Israeli forces stormed Al-Aqsa mosque, also commonly known as al-Qibli mosque, overnight, arresting more than 350 people, according to media reports.
The raids continued into Wednesday morning. In response, Palestinian militants in the Gaza Strip fired rockets at Israel.
Mr. Wennesland issued a statement saying he was appalled by the images of violence inside the mosque, which is located in the Old City of Jerusalem and considered the third holiest site in Islam.
“I am disturbed by the apparent beating of Palestinians by Israeli security forces and large number of arrests. I also strongly reject the stockpiling and use of fireworks and rocks by Palestinians inside the mosque,” he said.
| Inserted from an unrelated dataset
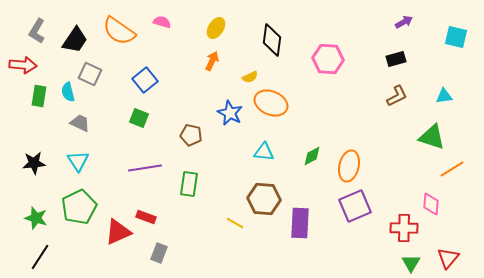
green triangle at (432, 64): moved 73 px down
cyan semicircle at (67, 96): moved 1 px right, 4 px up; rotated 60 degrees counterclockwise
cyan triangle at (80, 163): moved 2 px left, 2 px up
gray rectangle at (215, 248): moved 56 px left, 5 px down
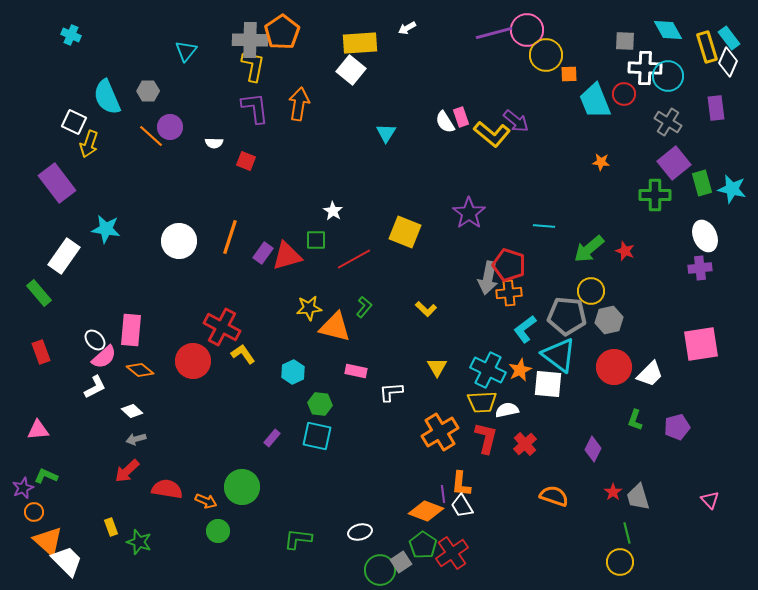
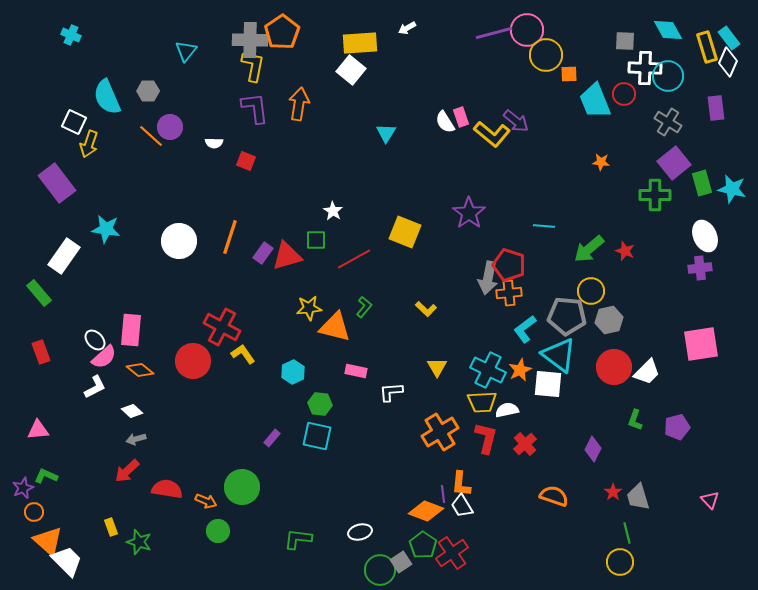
white trapezoid at (650, 374): moved 3 px left, 2 px up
Al-Qibli mosque, within the overall compound of Al-Aqsa, is situated on Temple Mount, which is sacred to Jews.
Violent clashes took place there two years ago, sparking 11 days of deadly conflict between Israel and Palestinian armed groups in Gaza.
Safety at holy sites
The latest raid took place during the holy month of Ramadan and on the eve of the Jewish Passover holiday, against a backdrop of rising unrest between Israelis and Palestinians.
“This holy period and places of worship should be for safe and peaceful religious reflection, noting that nearly 600,000 people have visited the Holy Sites in Jerusalem since the beginning of Ramadan,” said Mr. Wennesland, the UN Special Coordinator for the Middle East Peace Process
“I call on political, religious and community leaders on all sides to reject incitement, inflammatory rhetoric, and provocative actions.”
Refrain from escalation
The UN envoy insisted that the “historic status quo” of the holy sites must be upheld, in line with the special role of Jordan, their custodian.
“Leaders on all sides must act responsibly and refrain from steps that could escalate tensions,” he said, adding that “the indiscriminate firing of rockets from Gaza is unacceptable and must stop.”
He said the UN remains in close contact with all parties to de-escalate the situation.